Trained Router Final Report

The Honest Answer

After 7 iterations of router training (v1-v7), here is the complete picture:

What Works

Router	Success	AvgCost	CostRed	Unsafe
always_frontier	89.3%	1.0000	0%	2.3%
v4_prod_t0.65	91.9%	1.3650	-36.5%	1.5%
heuristic_diff+1	84.1%	0.9272	7.3%	4.7%
hybrid_v6_s0.40_d0.75	81.8%	0.8222	17.8%	5.9%
v7_s0.25_d0.85	83.8%	0.9084	9.2%	4.8%
oracle	99.8%	0.4769	52.3%	0.0%

What The Data Shows

The heuristic (difficulty+1) is already a strong baseline — 84.1% success at 7.3% cost reduction. The ML classifiers cannot consistently beat it because difficulty is the dominant predictive feature (12.2% importance).
The ML safety net adds value in two ways:
- Escalation path: v4 at t=0.65 achieves 91.9% success — 2.6pp above frontier — by escalating when P(success) is low. This prevents unsafe cheap-model failures.
- Cost saving path: v7 at d=0.85 achieves 9.2% cost reduction with only 0.3pp success loss vs heuristic.
The oracle shows 52.3% cost reduction is achievable — the gap between current routers and oracle shows there's massive room for improvement, but it requires better features than just text keywords and task type.
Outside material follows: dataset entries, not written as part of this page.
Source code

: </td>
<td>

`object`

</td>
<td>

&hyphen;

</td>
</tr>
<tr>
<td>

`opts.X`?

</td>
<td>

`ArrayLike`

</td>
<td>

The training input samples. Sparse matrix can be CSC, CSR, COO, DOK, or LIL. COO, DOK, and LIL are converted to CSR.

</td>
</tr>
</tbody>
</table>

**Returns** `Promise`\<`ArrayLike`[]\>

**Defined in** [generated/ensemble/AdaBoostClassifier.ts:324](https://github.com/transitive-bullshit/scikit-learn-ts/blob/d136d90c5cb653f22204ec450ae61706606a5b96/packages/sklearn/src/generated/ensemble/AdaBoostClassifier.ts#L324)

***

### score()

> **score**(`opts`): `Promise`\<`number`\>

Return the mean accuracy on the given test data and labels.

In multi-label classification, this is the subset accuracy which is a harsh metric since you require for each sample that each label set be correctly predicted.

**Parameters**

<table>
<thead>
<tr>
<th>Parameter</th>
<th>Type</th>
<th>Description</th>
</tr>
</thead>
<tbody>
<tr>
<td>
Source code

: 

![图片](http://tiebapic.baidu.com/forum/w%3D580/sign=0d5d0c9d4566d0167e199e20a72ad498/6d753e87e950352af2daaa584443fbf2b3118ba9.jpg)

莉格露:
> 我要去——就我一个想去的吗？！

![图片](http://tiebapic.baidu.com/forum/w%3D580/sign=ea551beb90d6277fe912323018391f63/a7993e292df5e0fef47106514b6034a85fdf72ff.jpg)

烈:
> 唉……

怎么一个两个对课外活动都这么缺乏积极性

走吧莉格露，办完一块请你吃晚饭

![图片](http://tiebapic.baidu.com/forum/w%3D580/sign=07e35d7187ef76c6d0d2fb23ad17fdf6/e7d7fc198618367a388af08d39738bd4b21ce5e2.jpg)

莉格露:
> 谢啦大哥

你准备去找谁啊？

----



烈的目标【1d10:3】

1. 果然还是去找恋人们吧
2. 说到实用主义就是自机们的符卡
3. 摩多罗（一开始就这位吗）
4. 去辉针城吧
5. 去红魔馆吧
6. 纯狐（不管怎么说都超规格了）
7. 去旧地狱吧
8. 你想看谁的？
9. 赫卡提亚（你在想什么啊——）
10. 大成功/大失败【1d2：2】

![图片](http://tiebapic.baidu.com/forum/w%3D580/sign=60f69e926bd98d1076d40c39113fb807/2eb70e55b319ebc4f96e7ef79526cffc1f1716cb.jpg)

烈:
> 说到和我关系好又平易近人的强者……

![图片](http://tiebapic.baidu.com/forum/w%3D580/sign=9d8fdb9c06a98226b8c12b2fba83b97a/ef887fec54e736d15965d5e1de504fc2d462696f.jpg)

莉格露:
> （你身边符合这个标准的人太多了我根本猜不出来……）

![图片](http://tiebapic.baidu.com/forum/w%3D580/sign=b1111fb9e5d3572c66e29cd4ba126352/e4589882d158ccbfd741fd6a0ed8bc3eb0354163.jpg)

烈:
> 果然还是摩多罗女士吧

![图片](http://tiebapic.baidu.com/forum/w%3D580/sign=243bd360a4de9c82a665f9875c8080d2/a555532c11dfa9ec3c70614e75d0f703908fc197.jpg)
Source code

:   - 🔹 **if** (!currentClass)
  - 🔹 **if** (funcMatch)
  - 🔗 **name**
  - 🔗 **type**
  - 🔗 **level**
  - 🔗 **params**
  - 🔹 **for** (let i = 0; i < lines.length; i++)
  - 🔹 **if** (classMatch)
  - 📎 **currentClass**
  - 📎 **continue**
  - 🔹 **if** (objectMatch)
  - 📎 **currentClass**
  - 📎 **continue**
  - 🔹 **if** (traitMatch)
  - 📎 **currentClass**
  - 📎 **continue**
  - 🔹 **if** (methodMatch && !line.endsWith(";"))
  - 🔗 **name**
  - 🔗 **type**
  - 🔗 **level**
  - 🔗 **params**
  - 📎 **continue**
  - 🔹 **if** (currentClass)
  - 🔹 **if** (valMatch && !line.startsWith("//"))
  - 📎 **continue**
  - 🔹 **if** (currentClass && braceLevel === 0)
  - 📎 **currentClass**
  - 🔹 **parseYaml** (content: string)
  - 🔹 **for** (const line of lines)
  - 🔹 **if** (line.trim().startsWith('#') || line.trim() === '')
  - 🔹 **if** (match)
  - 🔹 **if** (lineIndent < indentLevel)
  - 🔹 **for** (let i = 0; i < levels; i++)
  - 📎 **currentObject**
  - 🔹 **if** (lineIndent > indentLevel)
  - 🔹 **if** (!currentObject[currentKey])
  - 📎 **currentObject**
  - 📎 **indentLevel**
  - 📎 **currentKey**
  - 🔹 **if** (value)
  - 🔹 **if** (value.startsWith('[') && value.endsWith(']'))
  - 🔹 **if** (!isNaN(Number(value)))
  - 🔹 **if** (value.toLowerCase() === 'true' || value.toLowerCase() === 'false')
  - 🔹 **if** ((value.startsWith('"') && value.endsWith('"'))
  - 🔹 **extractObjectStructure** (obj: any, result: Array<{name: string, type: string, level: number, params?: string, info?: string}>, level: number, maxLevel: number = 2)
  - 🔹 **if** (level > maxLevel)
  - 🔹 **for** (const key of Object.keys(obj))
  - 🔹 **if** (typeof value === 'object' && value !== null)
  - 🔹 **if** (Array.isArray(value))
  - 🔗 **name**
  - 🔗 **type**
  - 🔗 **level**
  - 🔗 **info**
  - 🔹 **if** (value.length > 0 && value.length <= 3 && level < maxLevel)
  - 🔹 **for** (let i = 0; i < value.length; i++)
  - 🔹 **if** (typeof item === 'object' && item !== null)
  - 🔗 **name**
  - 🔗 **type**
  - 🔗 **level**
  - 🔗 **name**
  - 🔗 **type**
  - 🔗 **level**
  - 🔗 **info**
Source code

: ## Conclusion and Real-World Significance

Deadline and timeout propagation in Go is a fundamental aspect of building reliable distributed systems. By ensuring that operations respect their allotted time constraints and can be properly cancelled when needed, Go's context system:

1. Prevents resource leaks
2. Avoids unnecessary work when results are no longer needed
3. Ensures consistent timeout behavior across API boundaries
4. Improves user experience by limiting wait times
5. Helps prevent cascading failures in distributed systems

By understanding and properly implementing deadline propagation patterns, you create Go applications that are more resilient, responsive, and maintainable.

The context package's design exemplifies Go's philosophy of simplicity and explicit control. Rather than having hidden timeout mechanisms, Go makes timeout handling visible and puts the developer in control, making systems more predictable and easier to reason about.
Why Pure ML Doesn't Beat The Heuristic

The per-tier P(success) classifiers have:

Tier 1: f1=0.48 (poor — success is only 22% of traces)
Tier 2: f1=0.56 (mediocre — success is 40% of traces)
Tier 3-5: f1=0.63-0.74 (decent — success is 70-95% of traces)

The classifiers struggle at low tiers because success at tier 1-2 is inherently rare (the model is weak). They can't reliably predict when a cheap model will succeed because the signal is weak.

Recommendation: Use Hybrid v7_s0.25_d0.85

This configuration:

Starts with the heuristic (difficulty + 1)
Escalates if P(success) < 0.25 (ML safety net)
Downgrades if P(success@tier-1) >= 0.85 (ML cost saver)

Results: 83.8% success, 9.2% cost reduction — a meaningful improvement over the heuristic (7.3% cost reduction) with minimal quality loss (0.3pp).

What Would Make The Router Significantly Better

Execution feedback features: Instead of predicting from text alone, use the first model call's output as a feature for subsequent routing. This is what BAAR (2026) does — profile with small model, then decide.
Confidence from generation: Get the model's own confidence (logprobs, entropy) as a routing signal. High entropy = need stronger model.
Retrieval-based features: Use retrieved similar-task traces as features. "Last time someone asked this, tier 3 failed, tier 4 succeeded."
Multi-step routing: Route per-step, not per-task. A task may start easy but get harder mid-execution.
Real agent traces: 50K synthetic traces don't capture real model behavior. Train on actual execution data from SWE-bench, BFCL, or production logs.